Poursuivez l'extrait sur les recettes altérées par l'IA de Google à partir de sa dernière phrase.

> _EXTRAIT FOURNI_
──────────────────────────────
Des blogueurs culinaires accusent Google de recomposer des recettes via ses réponses IA, puis de les attribuer à une marque tout en les modifiant. Résultat, un plat raté pour l’utilisateur, et un risque direct pour l’audience et la réputation des sites sources.
Au Etats-Unis, Adam et Joanne Gallagher (Inspired Taste) documentent ce qu’ils appellent des recettes « Frankenstein ». L’IA de Google (AI Overviews ou AI Mode) prélève des éléments chez plusieurs créateurs, affiche parfois le nom d’un site comme source, puis change ingrédients et étapes au point de produire une recette qui n’a jamais été testée telle quelle.
Le problème se joue sur deux plans.
- Trafic : la réponse IA, placée en haut de page, retient l’utilisateur et réduit les clics vers la recette originale.
- Marque : quand le nom d’un éditeur apparaît alors que la recette a été altérée, l’échec en cuisine rejaillit sur lui, comme si la recette venait réellement du site.
──────────────────────────────
Contenus enregistrés d'une collection:
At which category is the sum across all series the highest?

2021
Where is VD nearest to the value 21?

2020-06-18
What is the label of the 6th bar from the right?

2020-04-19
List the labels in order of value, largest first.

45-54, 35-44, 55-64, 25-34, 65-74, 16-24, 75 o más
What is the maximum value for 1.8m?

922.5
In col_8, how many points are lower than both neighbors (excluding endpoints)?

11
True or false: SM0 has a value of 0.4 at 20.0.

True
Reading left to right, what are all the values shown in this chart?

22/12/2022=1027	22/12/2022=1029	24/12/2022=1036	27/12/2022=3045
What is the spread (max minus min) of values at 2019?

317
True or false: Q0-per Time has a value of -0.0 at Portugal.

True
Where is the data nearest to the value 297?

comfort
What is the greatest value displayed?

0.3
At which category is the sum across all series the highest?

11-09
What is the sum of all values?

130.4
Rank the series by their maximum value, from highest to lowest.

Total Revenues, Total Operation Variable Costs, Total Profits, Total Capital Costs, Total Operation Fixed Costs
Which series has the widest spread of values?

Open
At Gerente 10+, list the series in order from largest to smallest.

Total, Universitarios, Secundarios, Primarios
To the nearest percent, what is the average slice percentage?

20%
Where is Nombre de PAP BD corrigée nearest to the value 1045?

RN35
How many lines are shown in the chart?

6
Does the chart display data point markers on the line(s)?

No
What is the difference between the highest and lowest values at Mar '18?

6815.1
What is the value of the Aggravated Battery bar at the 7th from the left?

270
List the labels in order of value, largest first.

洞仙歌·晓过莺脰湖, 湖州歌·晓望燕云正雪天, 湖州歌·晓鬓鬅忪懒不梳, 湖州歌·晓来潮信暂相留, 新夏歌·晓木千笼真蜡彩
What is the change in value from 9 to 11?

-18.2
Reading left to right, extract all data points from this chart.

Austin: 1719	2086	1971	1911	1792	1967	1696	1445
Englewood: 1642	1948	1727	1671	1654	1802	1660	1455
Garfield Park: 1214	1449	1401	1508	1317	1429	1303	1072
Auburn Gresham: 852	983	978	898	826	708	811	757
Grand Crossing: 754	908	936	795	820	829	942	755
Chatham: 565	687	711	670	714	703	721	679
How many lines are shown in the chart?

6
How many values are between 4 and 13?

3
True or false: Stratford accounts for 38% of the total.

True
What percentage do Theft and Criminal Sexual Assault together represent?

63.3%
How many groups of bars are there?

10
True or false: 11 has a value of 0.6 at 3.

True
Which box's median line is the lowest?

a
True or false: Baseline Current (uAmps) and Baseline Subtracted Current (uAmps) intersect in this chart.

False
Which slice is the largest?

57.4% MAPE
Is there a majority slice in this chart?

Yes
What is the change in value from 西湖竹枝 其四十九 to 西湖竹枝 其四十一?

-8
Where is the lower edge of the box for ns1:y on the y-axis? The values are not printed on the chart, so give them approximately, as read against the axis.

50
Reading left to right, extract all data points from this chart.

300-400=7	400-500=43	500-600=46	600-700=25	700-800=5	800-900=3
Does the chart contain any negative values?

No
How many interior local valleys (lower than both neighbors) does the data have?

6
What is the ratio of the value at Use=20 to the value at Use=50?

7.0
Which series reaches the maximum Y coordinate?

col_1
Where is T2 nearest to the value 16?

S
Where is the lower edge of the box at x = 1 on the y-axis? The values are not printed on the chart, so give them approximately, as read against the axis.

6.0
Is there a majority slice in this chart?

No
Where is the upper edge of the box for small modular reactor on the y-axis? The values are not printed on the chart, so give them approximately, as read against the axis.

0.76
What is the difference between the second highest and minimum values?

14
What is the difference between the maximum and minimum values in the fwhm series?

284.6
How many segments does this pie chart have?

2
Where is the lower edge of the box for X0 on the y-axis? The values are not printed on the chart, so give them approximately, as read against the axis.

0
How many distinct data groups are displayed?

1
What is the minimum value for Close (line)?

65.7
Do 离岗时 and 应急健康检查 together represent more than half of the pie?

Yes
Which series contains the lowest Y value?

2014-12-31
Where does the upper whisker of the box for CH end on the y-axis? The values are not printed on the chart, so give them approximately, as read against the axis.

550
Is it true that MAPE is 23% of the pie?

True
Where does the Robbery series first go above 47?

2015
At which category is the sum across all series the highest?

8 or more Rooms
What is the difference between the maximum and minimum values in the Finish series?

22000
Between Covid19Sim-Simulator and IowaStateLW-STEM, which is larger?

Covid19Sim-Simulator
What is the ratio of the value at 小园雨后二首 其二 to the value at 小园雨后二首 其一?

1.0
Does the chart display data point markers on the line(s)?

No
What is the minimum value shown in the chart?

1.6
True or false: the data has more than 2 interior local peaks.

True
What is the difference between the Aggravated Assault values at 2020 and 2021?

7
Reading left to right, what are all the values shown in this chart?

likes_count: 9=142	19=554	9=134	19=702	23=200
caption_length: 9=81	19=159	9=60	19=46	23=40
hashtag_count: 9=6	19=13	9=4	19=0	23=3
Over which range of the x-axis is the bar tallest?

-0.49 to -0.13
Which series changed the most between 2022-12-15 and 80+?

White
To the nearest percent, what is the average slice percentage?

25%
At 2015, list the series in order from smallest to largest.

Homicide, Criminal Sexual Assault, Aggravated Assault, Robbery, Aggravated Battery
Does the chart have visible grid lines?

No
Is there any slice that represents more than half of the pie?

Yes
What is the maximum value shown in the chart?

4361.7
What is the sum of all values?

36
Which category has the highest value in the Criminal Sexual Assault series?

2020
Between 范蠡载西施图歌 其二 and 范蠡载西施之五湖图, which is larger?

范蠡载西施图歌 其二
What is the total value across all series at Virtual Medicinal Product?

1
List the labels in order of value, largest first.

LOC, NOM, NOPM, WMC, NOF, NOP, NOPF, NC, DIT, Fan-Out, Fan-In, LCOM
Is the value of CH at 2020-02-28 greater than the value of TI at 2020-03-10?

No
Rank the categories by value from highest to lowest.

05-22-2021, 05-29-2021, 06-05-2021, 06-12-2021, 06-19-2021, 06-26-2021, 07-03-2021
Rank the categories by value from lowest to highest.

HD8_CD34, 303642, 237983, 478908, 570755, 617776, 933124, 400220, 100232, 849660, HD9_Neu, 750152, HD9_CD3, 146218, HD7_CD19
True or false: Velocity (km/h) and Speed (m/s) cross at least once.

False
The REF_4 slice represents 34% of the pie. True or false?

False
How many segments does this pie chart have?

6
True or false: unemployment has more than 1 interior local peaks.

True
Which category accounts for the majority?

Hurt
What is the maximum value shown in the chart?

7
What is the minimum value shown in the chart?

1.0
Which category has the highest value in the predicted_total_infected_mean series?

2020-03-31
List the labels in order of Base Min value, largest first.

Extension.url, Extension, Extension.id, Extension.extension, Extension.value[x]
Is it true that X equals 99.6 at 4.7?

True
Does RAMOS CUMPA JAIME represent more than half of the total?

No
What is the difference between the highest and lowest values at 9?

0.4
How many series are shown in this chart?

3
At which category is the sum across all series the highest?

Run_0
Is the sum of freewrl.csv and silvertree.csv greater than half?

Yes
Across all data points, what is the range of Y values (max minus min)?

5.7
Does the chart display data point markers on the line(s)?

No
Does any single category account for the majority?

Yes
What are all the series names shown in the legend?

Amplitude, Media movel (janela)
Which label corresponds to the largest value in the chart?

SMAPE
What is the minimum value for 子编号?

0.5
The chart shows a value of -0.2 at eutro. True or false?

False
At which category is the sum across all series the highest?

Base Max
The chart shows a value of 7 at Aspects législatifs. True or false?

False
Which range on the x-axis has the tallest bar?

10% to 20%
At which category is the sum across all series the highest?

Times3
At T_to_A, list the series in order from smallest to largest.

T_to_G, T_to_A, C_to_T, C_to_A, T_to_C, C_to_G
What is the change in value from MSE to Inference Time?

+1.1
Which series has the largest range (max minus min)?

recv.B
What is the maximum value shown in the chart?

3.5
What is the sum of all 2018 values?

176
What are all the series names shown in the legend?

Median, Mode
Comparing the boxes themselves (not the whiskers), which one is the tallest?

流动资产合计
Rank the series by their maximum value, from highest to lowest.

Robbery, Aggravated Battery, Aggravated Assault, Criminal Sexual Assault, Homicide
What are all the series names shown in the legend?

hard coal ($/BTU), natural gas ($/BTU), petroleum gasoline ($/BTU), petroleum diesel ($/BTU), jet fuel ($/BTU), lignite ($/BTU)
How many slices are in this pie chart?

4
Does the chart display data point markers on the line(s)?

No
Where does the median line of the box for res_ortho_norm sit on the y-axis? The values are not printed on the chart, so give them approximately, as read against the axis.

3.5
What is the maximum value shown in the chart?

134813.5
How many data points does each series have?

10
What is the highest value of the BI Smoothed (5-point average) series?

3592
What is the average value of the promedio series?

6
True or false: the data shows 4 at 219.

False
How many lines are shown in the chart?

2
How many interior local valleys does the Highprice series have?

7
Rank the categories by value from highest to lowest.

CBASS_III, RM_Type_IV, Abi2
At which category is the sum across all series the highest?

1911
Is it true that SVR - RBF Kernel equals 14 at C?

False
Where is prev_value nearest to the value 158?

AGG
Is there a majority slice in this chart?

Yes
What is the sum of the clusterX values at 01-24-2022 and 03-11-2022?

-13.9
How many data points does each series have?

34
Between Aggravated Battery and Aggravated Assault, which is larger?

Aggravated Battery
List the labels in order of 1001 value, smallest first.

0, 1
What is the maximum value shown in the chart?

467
──────────────────────────────
> _RÉPONSE ATTENDUE_
L’affaire sort du seul microcosme SEO. Inspired Taste a porté le sujet dans les médias, avec une mise en garde sur des recettes « non testées » et des variantes qui « ne marchent pas ». Dans ce secteur, la riposte juridique reste compliquée, car une recette, en tant que suite d’instructions, se protège mal au titre du droit d’auteur, même si la formulation et les visuels peuvent l’être.
Côté produit, l’enjeu dépasse la cuisine. Une réponse IA qui emprunte, simplifie, puis “re-signe” un contenu sans garantir la fidélité fragilise la confiance des utilisateurs et menace le modèle économique des sites sources. Cette tension alimente aussi, plus largement, les contestations sur AI Overviews, avec plaintes d’éditeurs et enquêtes réglementaires en Europe autour de l’usage de contenus tiers et de l’absence d’opt-out effectif.